The problem:
Copy each entry below unchanged; the images do not go in the copy.

Records for this task:

######

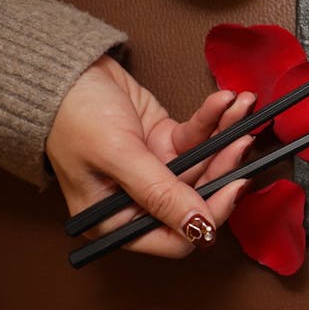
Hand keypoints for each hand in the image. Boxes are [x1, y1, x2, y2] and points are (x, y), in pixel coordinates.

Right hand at [46, 55, 255, 257]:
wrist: (65, 72)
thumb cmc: (73, 117)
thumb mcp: (117, 156)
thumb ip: (161, 194)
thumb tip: (202, 230)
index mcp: (118, 221)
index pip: (176, 238)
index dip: (210, 217)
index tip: (236, 186)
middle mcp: (140, 202)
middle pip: (199, 198)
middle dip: (224, 167)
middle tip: (243, 140)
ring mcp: (157, 171)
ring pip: (206, 163)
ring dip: (226, 136)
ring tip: (243, 109)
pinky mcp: (167, 142)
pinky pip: (199, 136)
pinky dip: (214, 118)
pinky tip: (227, 101)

######

Answer section:
Hand keypoints for each hand in the image. Boxes are [x1, y1, x2, y2] and points are (x, y), in pixel coordinates.

Right hand at [46, 55, 255, 257]:
wrist: (65, 72)
thumb cmc: (73, 117)
thumb mcp: (117, 156)
thumb ip: (161, 194)
thumb tip: (202, 230)
index mcp: (118, 221)
index pip: (176, 238)
index dip: (210, 217)
index tip: (236, 186)
middle mcp: (140, 202)
middle pip: (199, 198)
middle dip: (224, 167)
middle tip: (243, 140)
ring mcp: (157, 171)
ring pip: (206, 163)
ring dip: (226, 136)
ring tip: (243, 109)
pinky mcp: (167, 142)
pinky pip: (199, 136)
pinky dip: (214, 118)
pinky tip: (227, 101)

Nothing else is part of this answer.